■ **WHAT NEEDS TO BE DONE**:
Report each line of the records that contains the word "Saint", copying the line in full.

:: RECORDS FOR THIS TASK

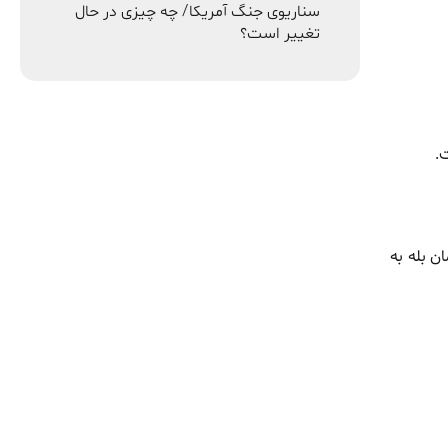
سناریوی جنگ آمریکا/ چه چیزی در حال
تغییر است؟
.
ن بله به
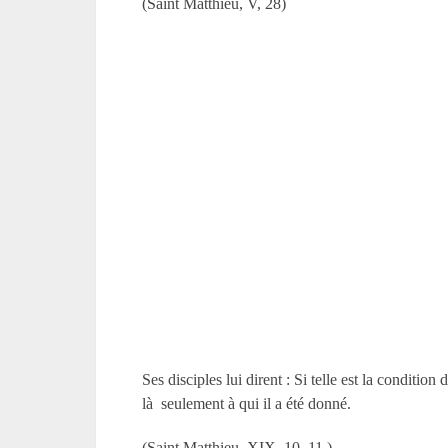
(Saint Matthieu, V, 28)
Ses disciples lui dirent : Si telle est la conditi
là seulement à qui il a été donné.
(Saint Matthieu, XIX, 10, 11.)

::::

■ **FINISHED EXERCISE**:
(Saint Matthieu, V, 28)
(Saint Matthieu, XIX, 10, 11.)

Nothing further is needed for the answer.